┌──

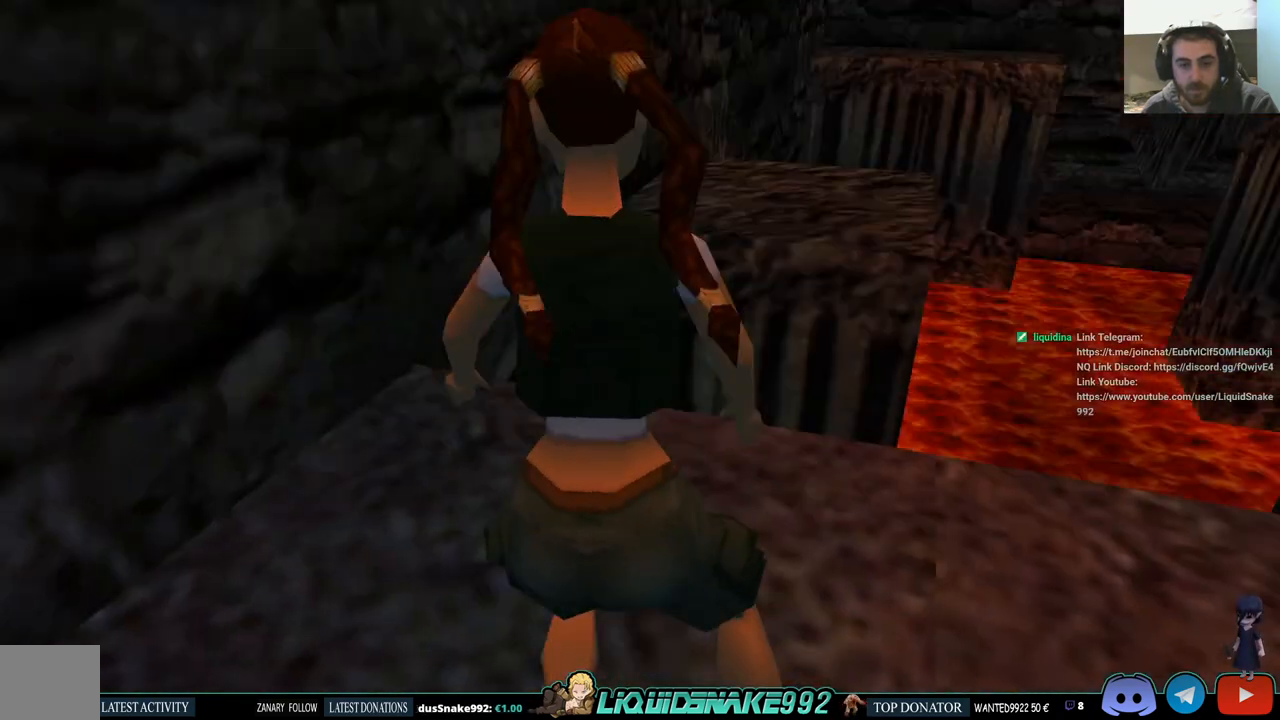
{"buttons": ["DPAD_UP"], "left_stick": "center", "right_stick": "center", "events": [[317, "DPAD_UP", "down"]]}
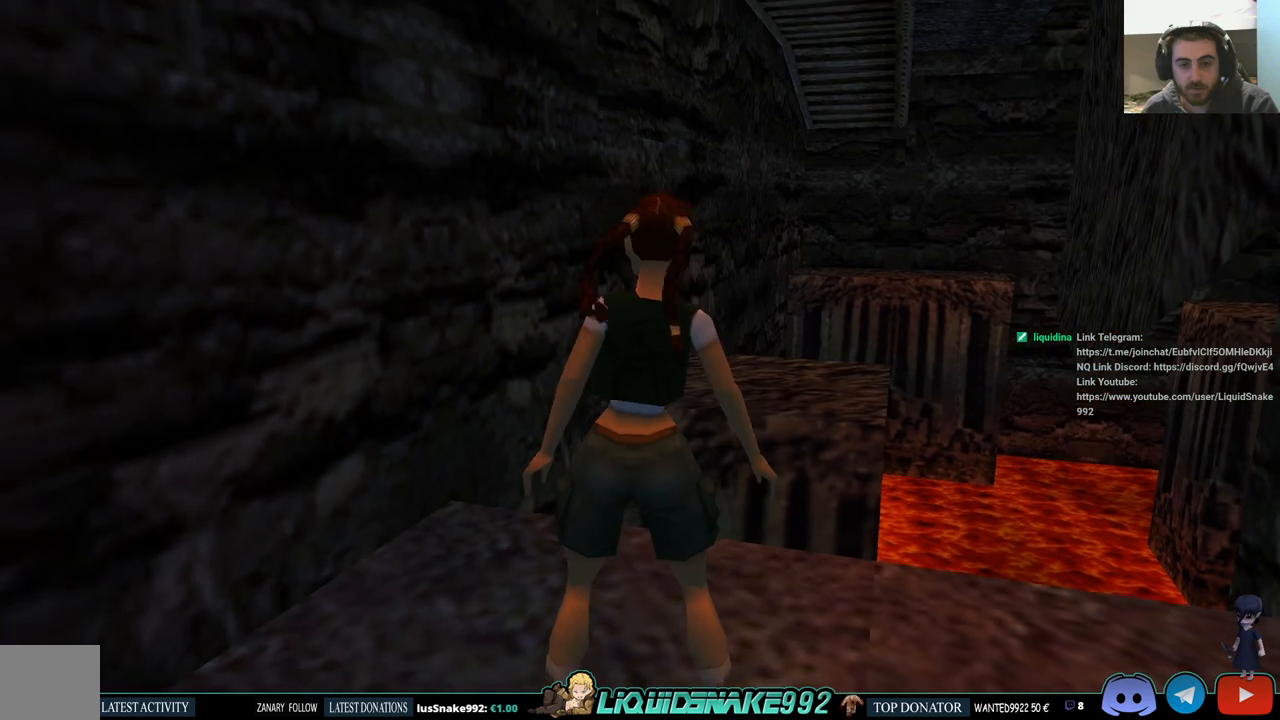
{"buttons": ["DPAD_UP"], "left_stick": "center", "right_stick": "center", "events": []}
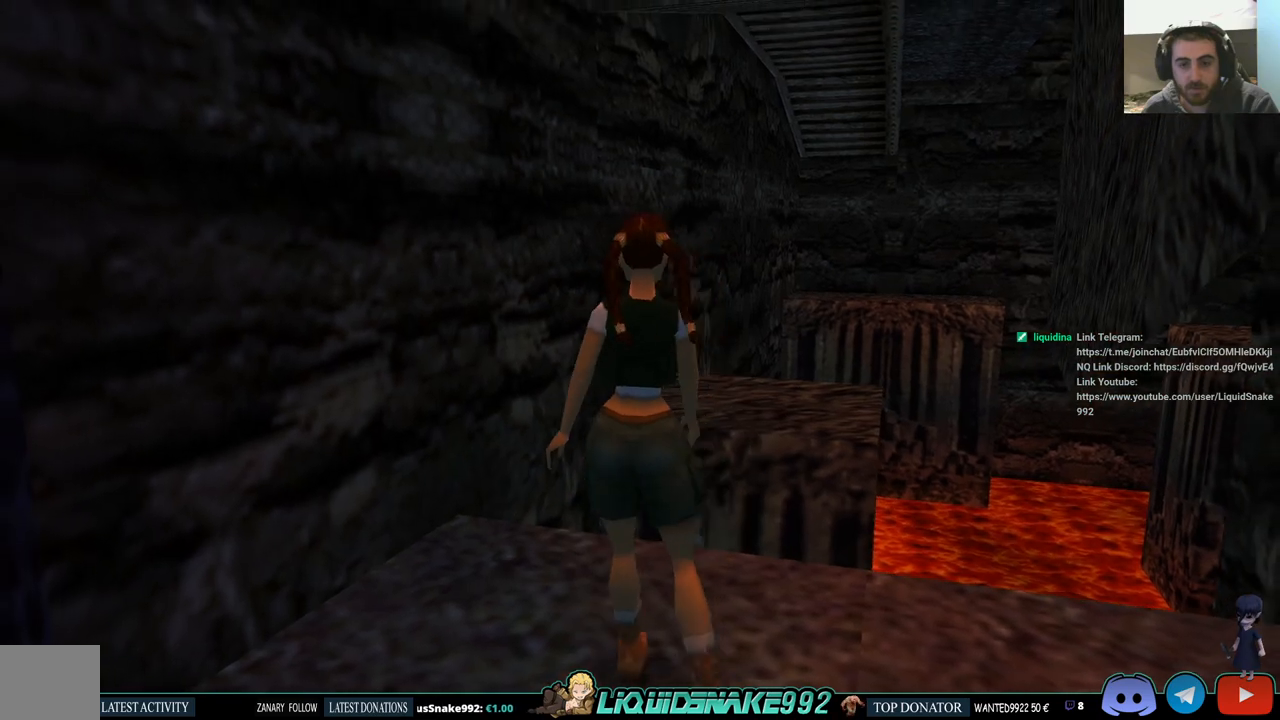
{"buttons": ["DPAD_UP"], "left_stick": "center", "right_stick": "center", "events": [[83, "DPAD_RIGHT", "down"], [383, "DPAD_RIGHT", "up"]]}
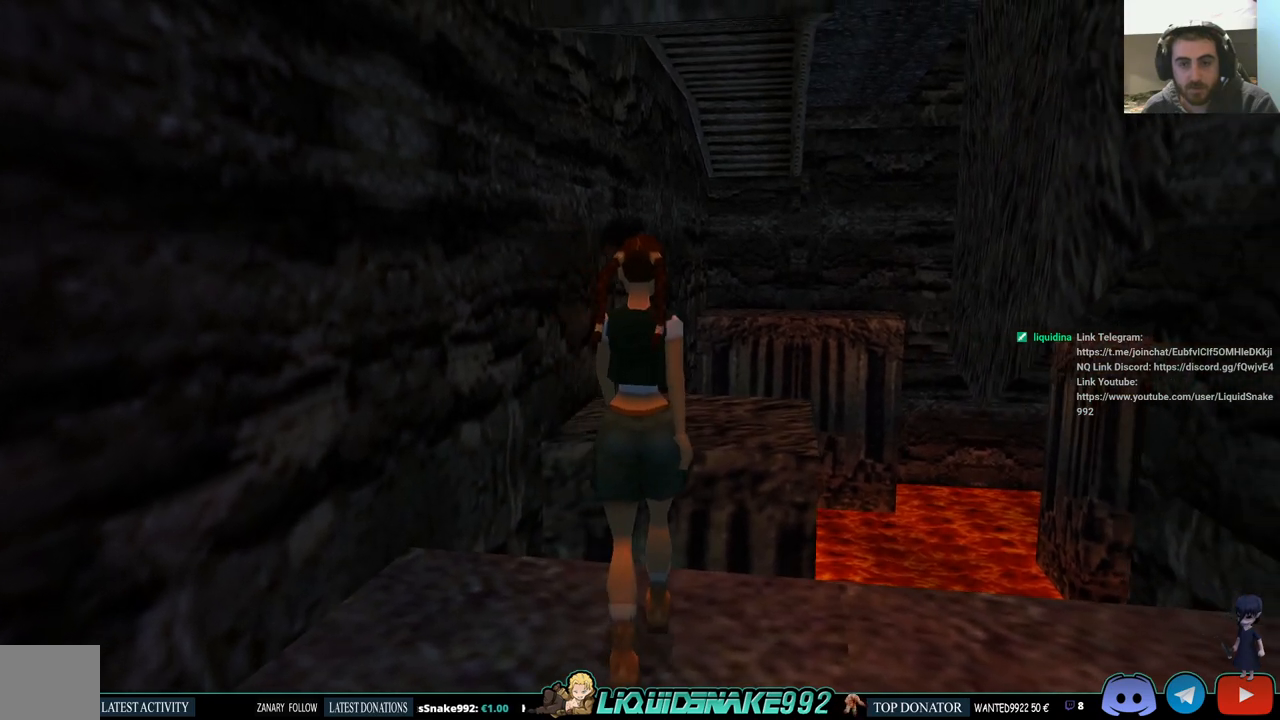
{"buttons": ["DPAD_UP"], "left_stick": "center", "right_stick": "center", "events": []}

└──

▶ **The task**
Your answer must be the full listing, reproduced word for word, without its pictures.

▶ **Your response**
{"buttons": ["DPAD_UP"], "left_stick": "center", "right_stick": "center", "events": [[317, "DPAD_UP", "down"]]}
{"buttons": ["DPAD_UP"], "left_stick": "center", "right_stick": "center", "events": []}
{"buttons": ["DPAD_UP"], "left_stick": "center", "right_stick": "center", "events": [[83, "DPAD_RIGHT", "down"], [383, "DPAD_RIGHT", "up"]]}
{"buttons": ["DPAD_UP"], "left_stick": "center", "right_stick": "center", "events": []}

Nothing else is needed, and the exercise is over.